Nach dieser Story hatte ich echt genung Adrenalin im Blut, um am Folgetag bei nicht ganz so gutem Wetter eine lange 155km Radtour zu machen. In Neuseeland haben es die Strassenplaner wirklich nicht versaeumt die Strassen auch ueber jeden kleinen Huegel zu fuehren. Selbst vermeintlich einfache Strassen entlang eines Tales schaukeln sich so immer wieder links und rechts das Tal hoch, nur um dann nach 50m wieder herunterzufuehren. Ganz Neuseeland besteht so eigentlich aus einem Gegenanstieg und natuerlich immer Gegenwind. Es waere ein Paradies fuer Lance Armstrong gewesen, wuerde ich mal sagen. Auch der Asphalt ist rau und erinnert mehr an Kieselsteine die in Bitum gedrueckt wurden. Die weiteren Herausforderungen bestehen in stoisch rasenden Truckfahrern (meist in extra langen Trucks&Trailer) und dem insgesamt geringen Angebot an bitumierten Strassen. Mit ein bisschen Recherche konnte ich zum Glueck aber doch einige isolierte Strecken finden. Die sind dann ploetzlich meist komplett ohne Verkehr (auf einem Teilstueck waren es weniger als zehn Autos auf 30km).

Abgesehen davon, dass hier alle auf der falschen Seite fahren, ist dann wirklich alles super und es macht einfach Spass auch hier ein paar Kilometer in den Asphalt zu brennen.

 

Jetzt bin ich also mal kurz in Melbourne. Vor drei Tagen war ich bei den Australien Open gewesen und habe u.a. Sabine Lisicki verlieren sehen (Oli Pocher zwei Reihen unter mir wars reichlich egal). Gestern war ich dann noch ein mal auf dem Court. Das unbestreitbare Highlight war es J.Sousa (#33) gegen Andy Murray (#2) kaempfen zu sehen.
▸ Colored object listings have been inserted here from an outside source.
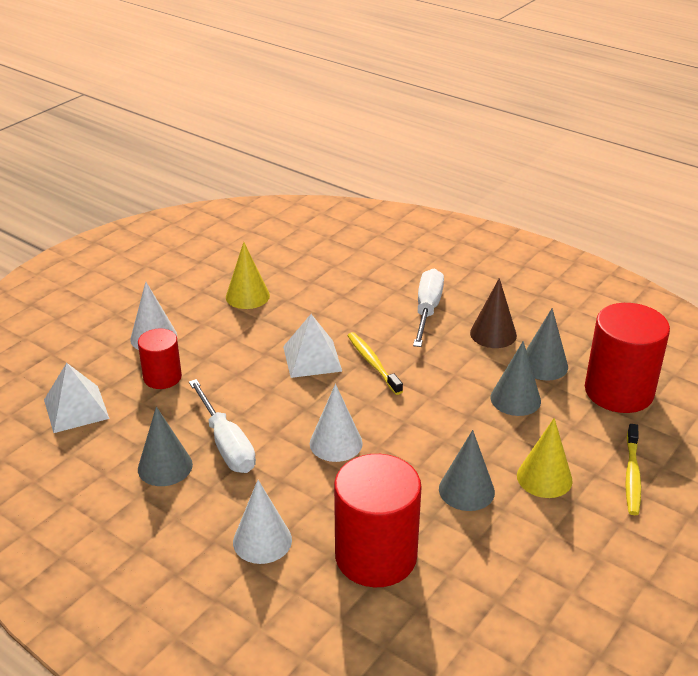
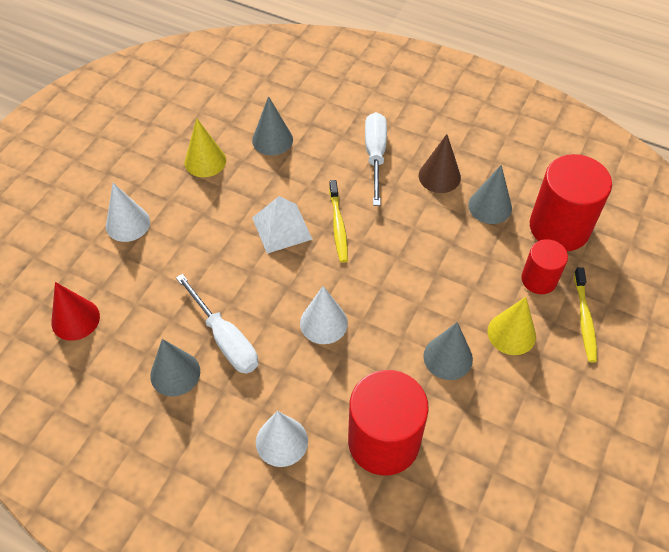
camera: 10 degrees left, 20 degrees up
white pyramid [44,363,110,433] -> red cone [51,282,100,341]
red cylinder [138,329,182,389] -> red cylinder moved to [521,239,568,294]
yellow toothbrush [347,332,403,395] -> yellow toothbrush turned 150 degrees counterclockwise [329,180,348,263]
grey cone [490,341,541,416] -> grey cone moved to [252,96,293,155]

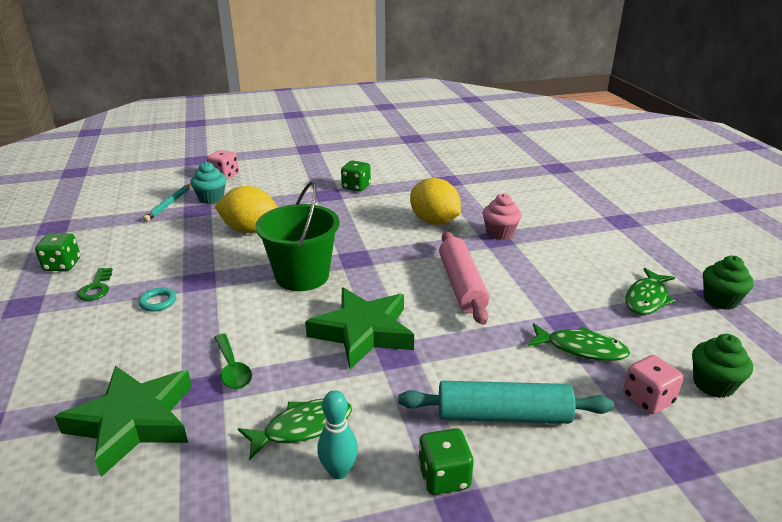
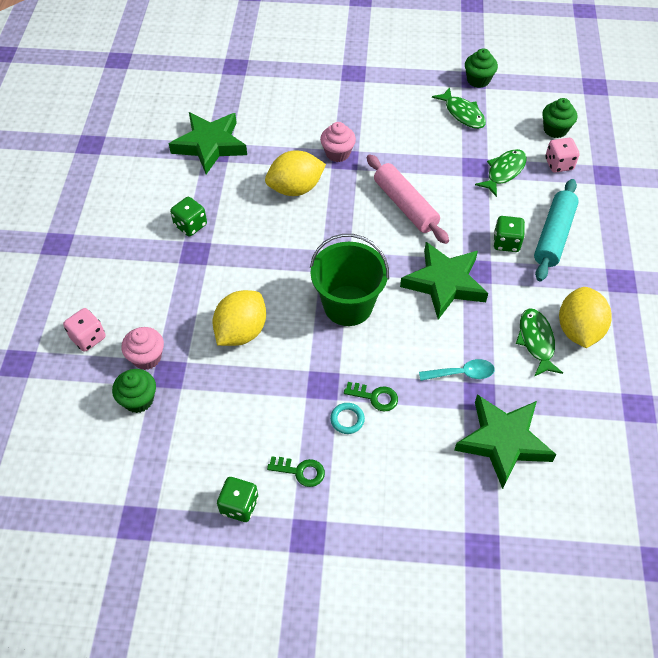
camera: 70 degrees left, 25 degrees up
turquoise pencil [143,184,191,222] -> green cupcake [112,369,156,413]
turquoise cupcake [190,162,226,204] -> pink cupcake [121,327,164,370]
green spoon [214,334,252,389] -> turquoise spoon [419,359,495,381]
turquoise bowling pin [317,390,358,479] -> yellow lemon [559,287,612,348]
green dice [418,428,474,495] -> green dice moved to [493,216,525,252]
pink rolling pin [439,231,490,325] -> pink rolling pin turned 45 degrees clockwise [367,154,449,244]
none -> green star [169,112,247,174]
none -> green key [344,382,398,411]

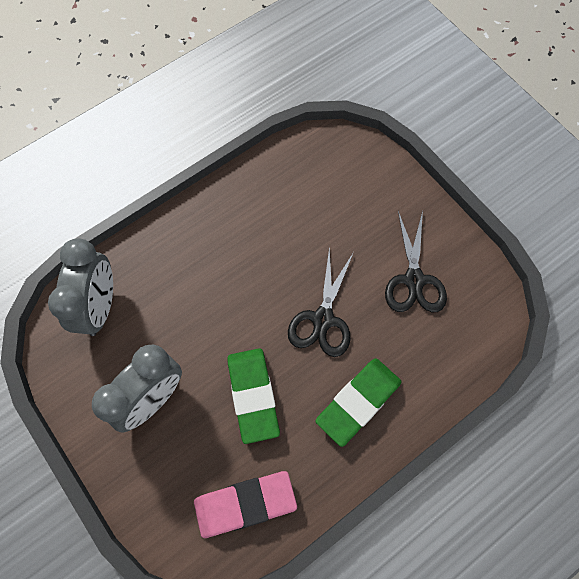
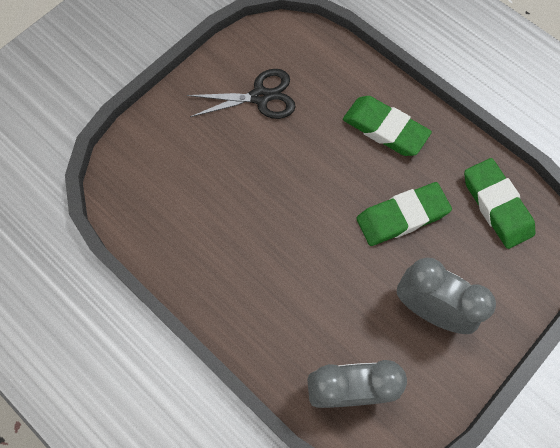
camera: 100 degrees left, 0 degrees up
pink eraser [194,471,297,538] -> green eraser [464,158,535,249]
black scissors [288,247,354,357] -> none

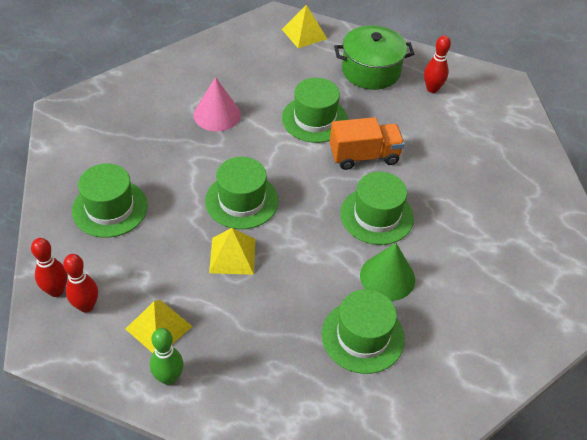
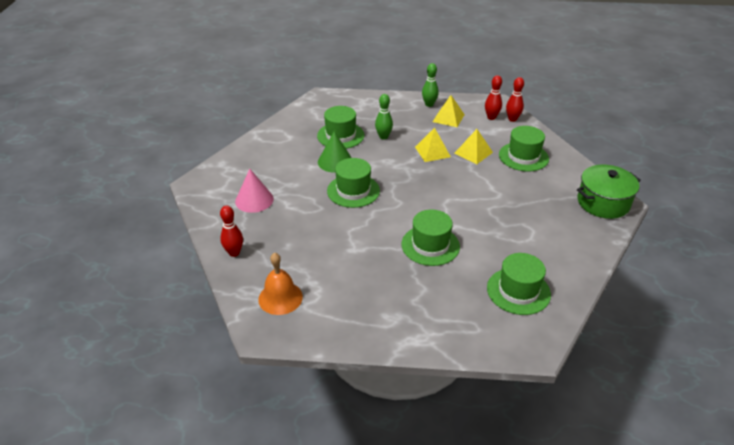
camera: 165 degrees right, 10 degrees down
pink cone [194,77,241,131] -> pink cone moved to [235,169,274,213]
green hat [205,157,278,229] -> green hat moved to [487,253,551,315]
yellow pyramid [282,5,327,48] -> yellow pyramid moved to [454,129,493,164]
orange truck [329,117,405,170] -> none
green pot [334,25,414,90] -> green pot moved to [577,164,641,219]
red bowling pin [424,35,451,93] -> red bowling pin moved to [220,206,243,257]
none -> orange bell [258,253,303,315]
none -> green bowling pin [375,94,393,140]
Es waren epische drei Stunden absoluten Spitzensports auf hohem Niveau. Wirklich beeindruckend.

Gleich gehen wir zur Mittagszeit fruehstuecken, nachdem wir gestern noch etwas ins vielversprechende Nightlife von Melbourne eintauchten. Ansonsten hoffe ich, dass wir vielleicht noch nach Bell's Beach fahren und zB zum Australia Day am Dienstag mit Ra&Freundin uns vielleicht noch ein Bierchen und Steak genehmigen. Naechstes Wochenende besuche ich dann Niklas, den koellschen Jung in Brisbane, bevor ich zurueck auf die Suedinsel nach Christchurch, Neuseeland fliege.